━━━ EXTRACTED INFORMATION

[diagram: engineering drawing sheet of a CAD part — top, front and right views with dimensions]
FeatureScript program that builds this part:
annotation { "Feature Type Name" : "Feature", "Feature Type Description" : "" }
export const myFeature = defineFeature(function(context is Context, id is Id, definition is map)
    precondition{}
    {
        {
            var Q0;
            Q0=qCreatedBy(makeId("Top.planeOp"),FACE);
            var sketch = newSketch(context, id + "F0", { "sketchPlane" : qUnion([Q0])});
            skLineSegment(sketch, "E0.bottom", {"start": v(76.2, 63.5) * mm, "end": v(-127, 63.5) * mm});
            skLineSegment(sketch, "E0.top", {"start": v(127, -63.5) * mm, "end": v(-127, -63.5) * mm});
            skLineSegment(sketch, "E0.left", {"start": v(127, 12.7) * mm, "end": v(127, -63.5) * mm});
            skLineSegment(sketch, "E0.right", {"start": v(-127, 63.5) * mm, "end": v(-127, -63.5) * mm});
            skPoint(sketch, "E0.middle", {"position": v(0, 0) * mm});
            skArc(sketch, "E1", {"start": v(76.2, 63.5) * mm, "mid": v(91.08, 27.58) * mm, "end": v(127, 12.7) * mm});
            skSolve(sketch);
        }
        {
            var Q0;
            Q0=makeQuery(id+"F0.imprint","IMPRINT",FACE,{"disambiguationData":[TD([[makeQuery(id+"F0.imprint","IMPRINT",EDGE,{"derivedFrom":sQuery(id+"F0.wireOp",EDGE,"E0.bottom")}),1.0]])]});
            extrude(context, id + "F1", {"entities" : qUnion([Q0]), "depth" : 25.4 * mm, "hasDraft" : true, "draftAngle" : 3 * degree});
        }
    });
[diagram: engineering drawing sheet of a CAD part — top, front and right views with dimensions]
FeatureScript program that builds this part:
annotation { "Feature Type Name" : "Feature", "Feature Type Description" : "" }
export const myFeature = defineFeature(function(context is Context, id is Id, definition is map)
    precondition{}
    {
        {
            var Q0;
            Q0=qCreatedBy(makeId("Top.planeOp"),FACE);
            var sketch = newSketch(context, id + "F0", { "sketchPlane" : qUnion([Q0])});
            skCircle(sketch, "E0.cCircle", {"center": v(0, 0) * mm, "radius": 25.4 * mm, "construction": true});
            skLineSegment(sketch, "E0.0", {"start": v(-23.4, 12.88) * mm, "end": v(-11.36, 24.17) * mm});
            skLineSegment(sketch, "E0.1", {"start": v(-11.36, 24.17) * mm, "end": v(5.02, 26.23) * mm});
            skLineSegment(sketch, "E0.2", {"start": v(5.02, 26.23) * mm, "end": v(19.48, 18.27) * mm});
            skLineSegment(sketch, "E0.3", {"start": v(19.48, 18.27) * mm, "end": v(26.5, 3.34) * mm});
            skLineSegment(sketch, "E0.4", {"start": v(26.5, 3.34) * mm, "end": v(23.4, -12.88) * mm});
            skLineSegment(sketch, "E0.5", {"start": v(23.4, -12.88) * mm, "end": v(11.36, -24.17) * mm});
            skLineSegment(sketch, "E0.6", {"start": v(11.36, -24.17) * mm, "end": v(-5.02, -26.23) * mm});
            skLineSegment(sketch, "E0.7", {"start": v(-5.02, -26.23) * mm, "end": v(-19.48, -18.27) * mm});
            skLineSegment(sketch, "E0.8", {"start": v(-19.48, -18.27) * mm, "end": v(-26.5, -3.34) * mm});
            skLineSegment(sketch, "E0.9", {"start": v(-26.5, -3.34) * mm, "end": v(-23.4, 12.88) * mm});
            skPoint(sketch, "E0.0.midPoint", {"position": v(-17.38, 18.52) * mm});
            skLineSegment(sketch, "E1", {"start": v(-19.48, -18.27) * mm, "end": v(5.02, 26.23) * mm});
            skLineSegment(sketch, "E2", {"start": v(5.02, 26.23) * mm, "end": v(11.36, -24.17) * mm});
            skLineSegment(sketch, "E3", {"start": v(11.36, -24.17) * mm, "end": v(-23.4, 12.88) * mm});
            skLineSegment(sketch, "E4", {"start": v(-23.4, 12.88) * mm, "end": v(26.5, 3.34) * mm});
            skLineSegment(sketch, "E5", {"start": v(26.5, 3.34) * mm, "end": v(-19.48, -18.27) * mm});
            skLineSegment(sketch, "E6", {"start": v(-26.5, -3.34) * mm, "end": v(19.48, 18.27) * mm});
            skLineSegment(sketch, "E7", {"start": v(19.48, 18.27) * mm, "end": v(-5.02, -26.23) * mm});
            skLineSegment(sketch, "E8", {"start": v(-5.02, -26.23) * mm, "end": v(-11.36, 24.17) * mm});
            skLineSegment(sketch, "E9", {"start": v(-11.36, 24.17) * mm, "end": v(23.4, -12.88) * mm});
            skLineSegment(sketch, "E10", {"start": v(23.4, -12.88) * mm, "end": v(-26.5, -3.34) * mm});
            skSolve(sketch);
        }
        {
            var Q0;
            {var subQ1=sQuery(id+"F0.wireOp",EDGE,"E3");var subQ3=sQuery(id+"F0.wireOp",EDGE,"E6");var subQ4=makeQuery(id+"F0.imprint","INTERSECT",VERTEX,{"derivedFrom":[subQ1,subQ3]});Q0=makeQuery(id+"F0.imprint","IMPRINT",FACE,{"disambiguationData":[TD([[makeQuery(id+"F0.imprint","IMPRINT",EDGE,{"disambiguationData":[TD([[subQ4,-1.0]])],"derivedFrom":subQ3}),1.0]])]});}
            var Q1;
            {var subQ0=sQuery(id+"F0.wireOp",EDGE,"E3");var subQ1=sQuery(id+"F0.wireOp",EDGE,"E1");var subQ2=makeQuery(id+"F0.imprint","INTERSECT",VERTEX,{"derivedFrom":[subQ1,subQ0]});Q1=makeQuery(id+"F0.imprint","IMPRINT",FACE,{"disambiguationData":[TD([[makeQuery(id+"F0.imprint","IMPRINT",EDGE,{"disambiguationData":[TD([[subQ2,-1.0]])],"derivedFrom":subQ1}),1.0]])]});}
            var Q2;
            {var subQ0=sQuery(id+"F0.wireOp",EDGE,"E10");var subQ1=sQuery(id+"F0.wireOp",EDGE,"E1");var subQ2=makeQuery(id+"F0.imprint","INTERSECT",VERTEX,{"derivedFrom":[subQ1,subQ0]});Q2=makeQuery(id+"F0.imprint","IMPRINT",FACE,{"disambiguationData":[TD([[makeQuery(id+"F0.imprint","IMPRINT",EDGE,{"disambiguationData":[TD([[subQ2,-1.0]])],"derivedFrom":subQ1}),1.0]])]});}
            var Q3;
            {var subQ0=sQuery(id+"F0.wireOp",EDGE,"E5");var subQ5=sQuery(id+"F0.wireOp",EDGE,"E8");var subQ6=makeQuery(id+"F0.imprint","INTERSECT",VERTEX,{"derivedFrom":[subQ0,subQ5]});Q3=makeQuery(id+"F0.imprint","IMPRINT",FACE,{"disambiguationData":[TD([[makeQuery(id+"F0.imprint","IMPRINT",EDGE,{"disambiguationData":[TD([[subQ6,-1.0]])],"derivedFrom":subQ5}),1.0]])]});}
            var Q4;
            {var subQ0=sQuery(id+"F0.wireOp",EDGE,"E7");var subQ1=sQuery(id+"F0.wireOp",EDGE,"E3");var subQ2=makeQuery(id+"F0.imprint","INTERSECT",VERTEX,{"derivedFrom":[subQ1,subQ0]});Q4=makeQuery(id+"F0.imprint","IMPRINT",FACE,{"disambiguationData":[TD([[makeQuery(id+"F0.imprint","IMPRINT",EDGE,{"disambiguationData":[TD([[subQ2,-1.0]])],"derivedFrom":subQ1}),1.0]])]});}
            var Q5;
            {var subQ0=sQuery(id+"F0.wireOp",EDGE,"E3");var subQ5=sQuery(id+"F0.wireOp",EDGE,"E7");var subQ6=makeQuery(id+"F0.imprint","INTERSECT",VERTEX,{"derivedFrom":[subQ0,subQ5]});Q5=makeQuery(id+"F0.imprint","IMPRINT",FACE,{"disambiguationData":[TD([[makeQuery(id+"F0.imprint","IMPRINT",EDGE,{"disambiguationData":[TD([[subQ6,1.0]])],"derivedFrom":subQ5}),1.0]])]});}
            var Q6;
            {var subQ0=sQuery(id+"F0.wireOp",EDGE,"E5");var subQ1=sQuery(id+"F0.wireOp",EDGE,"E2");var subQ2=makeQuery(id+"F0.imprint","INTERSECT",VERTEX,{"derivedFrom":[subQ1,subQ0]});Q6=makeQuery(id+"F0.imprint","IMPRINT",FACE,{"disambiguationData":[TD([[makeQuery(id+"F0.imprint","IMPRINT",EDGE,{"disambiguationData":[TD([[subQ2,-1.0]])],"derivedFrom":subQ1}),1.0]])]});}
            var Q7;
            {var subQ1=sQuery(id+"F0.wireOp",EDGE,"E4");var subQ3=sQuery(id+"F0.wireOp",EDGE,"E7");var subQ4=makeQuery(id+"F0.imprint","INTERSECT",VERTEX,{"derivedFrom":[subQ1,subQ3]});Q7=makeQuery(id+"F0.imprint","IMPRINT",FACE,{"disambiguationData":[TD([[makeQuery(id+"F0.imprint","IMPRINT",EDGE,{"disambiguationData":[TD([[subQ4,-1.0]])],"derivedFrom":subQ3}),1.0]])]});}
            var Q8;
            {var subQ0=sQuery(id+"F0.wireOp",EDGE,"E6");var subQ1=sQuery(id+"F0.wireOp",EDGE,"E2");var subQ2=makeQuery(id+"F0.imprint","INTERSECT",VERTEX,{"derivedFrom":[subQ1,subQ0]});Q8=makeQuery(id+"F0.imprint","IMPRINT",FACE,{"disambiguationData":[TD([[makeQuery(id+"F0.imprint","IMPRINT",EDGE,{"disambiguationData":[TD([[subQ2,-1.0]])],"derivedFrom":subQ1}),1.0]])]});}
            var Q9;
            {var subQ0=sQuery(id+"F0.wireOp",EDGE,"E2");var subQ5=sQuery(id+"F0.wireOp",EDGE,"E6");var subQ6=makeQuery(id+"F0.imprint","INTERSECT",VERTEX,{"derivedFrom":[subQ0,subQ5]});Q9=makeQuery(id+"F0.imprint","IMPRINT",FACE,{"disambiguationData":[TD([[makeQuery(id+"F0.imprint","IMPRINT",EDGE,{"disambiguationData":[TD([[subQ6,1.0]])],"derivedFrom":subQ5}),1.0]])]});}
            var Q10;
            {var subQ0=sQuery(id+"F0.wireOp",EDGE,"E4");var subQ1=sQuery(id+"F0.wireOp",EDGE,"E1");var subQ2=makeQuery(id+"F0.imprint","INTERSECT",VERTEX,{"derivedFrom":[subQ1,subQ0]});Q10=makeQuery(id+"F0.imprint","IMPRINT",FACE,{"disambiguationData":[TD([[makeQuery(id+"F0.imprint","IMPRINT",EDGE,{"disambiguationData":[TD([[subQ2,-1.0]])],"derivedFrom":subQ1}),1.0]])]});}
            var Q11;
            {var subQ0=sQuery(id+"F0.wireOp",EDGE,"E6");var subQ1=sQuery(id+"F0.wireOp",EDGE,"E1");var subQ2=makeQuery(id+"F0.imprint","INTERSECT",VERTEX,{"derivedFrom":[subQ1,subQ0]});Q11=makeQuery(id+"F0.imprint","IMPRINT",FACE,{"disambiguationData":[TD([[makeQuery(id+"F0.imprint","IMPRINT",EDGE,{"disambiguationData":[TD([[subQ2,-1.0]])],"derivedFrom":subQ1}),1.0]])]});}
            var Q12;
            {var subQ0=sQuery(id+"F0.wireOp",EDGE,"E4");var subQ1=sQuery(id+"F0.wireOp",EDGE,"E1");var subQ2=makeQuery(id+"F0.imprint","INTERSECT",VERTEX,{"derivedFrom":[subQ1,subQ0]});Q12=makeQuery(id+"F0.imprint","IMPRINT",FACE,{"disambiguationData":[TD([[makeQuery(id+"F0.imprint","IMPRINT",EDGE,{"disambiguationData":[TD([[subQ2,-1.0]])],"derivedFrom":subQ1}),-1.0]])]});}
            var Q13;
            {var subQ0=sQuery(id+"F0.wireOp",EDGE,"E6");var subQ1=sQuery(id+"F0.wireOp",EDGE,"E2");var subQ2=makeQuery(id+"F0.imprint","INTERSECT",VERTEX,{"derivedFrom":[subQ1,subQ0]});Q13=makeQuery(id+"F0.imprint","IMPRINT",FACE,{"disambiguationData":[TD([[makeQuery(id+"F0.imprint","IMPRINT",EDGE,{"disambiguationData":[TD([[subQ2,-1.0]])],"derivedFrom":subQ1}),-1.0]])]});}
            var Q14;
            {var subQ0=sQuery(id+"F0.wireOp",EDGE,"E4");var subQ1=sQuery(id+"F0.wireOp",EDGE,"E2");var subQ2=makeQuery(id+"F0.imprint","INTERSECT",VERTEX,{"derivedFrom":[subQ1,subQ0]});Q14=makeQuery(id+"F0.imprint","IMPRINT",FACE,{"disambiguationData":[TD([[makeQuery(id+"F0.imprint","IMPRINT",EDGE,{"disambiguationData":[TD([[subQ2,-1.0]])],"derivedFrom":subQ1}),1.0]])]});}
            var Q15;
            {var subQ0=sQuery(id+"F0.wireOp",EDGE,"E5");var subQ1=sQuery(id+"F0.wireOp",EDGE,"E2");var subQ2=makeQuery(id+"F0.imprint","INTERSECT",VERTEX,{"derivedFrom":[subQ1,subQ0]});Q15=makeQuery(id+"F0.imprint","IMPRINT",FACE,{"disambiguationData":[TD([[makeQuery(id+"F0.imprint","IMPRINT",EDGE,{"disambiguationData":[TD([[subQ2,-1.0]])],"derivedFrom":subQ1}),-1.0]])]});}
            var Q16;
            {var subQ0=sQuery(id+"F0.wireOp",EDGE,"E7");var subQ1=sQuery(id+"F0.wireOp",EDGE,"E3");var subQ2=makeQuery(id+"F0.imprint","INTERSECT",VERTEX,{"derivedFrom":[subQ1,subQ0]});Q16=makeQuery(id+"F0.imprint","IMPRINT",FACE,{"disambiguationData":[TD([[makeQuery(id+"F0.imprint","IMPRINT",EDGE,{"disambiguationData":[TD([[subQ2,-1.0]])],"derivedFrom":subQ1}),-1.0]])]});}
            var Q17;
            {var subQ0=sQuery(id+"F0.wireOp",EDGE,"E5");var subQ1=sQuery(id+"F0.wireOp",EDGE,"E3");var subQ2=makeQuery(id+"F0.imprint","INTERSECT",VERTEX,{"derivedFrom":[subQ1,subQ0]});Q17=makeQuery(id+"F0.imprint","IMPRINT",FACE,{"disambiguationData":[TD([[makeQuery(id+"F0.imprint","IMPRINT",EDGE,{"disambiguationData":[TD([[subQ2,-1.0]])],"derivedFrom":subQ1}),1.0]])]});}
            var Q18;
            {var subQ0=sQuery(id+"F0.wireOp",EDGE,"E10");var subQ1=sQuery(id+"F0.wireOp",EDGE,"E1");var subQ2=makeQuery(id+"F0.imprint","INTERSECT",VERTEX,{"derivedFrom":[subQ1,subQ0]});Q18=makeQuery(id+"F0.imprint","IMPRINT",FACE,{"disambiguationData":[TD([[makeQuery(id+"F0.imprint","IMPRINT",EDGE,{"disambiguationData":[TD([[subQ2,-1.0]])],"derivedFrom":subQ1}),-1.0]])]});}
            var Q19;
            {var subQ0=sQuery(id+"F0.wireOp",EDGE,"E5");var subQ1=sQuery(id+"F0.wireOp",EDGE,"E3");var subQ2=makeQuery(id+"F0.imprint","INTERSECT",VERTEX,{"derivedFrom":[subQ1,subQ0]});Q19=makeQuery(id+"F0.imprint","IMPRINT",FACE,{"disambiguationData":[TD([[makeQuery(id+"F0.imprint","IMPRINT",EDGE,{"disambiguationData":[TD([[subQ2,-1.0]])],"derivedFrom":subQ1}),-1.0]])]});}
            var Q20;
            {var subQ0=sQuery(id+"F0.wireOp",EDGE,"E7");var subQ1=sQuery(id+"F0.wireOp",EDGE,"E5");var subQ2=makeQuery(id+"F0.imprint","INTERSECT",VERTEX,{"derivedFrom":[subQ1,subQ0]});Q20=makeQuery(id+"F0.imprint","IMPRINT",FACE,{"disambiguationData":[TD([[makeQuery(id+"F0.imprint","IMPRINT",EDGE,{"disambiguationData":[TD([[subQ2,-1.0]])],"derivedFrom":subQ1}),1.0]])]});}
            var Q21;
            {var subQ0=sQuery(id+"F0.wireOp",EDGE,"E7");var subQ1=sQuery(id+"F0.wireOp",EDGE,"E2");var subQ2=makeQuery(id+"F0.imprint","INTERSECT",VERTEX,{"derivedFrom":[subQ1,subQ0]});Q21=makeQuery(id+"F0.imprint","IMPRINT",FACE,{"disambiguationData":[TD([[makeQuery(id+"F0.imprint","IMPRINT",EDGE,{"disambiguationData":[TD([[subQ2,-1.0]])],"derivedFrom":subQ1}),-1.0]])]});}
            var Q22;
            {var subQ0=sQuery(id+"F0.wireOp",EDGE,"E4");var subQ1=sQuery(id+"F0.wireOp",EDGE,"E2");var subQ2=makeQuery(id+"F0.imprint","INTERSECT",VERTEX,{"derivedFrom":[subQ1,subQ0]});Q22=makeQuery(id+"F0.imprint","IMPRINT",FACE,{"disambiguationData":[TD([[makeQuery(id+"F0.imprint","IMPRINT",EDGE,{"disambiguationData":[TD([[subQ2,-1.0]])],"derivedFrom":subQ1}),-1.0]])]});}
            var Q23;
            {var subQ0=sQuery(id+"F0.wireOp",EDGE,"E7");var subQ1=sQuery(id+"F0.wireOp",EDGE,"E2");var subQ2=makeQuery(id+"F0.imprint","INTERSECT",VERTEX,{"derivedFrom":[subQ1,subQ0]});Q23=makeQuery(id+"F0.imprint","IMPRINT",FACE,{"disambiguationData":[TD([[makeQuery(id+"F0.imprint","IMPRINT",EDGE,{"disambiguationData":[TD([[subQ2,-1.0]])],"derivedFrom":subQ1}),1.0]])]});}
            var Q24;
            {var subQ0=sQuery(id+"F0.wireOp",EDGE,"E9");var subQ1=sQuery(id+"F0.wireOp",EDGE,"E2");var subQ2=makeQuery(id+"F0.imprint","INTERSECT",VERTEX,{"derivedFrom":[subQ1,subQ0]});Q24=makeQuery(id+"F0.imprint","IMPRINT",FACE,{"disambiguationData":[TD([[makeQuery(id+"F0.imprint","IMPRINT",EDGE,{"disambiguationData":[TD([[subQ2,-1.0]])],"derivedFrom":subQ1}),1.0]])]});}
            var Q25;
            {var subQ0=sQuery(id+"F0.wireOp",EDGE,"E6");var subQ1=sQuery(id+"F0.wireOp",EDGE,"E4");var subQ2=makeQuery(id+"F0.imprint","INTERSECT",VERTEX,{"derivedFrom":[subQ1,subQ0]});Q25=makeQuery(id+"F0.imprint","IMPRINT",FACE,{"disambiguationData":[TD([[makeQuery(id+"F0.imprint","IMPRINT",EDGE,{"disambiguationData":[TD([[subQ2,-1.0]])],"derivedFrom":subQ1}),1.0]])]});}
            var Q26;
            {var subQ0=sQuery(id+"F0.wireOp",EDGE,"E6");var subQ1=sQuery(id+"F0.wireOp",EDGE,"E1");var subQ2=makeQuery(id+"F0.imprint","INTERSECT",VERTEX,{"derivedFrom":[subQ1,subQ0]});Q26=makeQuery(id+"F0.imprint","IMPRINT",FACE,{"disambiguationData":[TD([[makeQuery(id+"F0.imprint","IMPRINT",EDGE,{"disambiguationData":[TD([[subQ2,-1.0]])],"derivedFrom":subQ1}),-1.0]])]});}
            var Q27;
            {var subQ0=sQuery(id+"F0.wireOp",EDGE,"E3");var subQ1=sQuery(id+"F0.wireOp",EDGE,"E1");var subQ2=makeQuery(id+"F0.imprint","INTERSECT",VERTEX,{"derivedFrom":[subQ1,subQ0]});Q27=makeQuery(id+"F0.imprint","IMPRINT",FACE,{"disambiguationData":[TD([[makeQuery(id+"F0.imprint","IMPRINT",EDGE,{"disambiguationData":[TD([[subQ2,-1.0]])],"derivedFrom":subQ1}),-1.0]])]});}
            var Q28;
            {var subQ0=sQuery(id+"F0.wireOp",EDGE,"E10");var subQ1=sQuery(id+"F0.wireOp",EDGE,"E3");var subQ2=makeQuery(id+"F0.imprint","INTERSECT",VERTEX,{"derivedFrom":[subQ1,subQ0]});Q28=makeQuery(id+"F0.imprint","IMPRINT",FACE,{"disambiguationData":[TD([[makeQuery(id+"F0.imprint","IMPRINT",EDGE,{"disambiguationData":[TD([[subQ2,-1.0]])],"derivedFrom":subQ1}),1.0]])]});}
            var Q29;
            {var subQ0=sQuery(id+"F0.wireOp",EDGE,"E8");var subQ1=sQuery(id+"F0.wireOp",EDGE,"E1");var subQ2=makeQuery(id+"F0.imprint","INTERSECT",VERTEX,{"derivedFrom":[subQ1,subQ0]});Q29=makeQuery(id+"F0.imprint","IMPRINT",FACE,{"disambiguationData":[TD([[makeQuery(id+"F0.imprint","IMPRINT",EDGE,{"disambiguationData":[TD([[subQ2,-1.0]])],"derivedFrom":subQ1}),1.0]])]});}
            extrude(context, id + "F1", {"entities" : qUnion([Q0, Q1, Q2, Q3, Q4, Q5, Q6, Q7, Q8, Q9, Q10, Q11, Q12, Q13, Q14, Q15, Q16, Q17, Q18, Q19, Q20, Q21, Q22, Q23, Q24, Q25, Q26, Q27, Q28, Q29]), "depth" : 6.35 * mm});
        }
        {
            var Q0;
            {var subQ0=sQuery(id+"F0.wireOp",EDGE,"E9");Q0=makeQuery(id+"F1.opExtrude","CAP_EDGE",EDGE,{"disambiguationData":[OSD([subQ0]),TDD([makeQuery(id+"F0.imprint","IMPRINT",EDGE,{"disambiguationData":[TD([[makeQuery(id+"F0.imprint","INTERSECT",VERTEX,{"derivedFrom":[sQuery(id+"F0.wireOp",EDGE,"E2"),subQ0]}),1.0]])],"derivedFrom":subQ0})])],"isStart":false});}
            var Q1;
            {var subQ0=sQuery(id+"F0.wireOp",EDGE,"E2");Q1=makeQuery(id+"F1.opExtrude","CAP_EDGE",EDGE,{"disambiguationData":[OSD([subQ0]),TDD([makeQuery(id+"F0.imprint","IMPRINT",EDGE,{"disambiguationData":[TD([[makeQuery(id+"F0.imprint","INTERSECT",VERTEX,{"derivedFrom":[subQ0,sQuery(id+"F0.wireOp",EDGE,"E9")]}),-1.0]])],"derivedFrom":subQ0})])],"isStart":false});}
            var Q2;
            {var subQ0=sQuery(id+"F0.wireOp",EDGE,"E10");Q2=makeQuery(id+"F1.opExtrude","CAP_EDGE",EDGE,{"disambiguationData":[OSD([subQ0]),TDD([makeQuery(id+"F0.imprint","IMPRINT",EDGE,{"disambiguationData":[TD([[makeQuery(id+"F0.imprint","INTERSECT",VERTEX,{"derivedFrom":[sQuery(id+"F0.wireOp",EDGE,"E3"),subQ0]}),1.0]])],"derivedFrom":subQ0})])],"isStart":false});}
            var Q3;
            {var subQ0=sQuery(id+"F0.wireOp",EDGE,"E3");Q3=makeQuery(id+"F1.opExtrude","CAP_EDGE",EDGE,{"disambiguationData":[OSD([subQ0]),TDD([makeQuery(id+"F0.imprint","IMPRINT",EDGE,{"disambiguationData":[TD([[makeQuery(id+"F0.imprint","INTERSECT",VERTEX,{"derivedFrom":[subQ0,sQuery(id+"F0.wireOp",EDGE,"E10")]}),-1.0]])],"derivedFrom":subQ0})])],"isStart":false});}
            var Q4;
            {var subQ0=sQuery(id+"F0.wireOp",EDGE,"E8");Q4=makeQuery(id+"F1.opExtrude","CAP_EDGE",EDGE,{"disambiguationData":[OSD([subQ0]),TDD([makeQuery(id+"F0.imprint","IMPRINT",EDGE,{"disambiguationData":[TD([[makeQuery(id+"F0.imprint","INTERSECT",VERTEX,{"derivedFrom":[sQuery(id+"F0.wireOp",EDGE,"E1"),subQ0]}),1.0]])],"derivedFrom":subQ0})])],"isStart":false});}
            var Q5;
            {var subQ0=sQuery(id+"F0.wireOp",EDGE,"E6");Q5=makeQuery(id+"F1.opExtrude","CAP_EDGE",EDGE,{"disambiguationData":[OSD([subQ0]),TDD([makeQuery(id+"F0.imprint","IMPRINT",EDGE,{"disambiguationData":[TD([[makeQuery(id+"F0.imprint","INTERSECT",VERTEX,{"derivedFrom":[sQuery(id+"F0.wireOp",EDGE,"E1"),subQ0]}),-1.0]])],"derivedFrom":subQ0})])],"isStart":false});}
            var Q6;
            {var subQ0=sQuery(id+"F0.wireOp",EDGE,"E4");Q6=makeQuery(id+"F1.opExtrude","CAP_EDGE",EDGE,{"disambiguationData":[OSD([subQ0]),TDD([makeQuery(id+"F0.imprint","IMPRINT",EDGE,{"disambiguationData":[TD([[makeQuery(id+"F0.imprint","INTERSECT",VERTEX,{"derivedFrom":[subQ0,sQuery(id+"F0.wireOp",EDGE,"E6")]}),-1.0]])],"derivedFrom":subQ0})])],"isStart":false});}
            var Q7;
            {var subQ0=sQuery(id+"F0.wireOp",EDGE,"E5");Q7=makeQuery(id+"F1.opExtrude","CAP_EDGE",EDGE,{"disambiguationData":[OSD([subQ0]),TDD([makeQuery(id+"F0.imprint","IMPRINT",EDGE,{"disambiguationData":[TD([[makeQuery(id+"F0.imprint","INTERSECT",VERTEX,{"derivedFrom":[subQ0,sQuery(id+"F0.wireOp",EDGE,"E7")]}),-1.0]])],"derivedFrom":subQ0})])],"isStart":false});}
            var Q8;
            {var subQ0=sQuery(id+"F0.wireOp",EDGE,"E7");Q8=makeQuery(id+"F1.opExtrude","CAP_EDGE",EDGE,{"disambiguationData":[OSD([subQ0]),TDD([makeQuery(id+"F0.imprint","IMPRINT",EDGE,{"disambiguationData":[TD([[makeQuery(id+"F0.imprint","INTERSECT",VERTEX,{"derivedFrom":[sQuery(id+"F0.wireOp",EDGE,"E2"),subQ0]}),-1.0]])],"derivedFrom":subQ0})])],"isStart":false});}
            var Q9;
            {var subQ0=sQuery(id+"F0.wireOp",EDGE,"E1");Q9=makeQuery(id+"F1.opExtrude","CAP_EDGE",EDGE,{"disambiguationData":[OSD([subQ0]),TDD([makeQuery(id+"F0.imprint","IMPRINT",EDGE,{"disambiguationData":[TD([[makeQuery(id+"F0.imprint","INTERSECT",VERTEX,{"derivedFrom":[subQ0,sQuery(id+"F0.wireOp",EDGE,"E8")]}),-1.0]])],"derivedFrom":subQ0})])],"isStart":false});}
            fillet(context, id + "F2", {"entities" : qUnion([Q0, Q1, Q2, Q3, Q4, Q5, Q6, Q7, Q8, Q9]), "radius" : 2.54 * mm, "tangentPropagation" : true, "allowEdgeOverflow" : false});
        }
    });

━━━━━━

GOAL
Gather every line in the listing above that contains the string "depth".

EXERCISE SOLUTION
            extrude(context, id + "F1", {"entities" : qUnion([Q0]), "depth" : 25.4 * mm, "hasDraft" : true, "draftAngle" : 3 * degree});
            extrude(context, id + "F1", {"entities" : qUnion([Q0, Q1, Q2, Q3, Q4, Q5, Q6, Q7, Q8, Q9, Q10, Q11, Q12, Q13, Q14, Q15, Q16, Q17, Q18, Q19, Q20, Q21, Q22, Q23, Q24, Q25, Q26, Q27, Q28, Q29]), "depth" : 6.35 * mm});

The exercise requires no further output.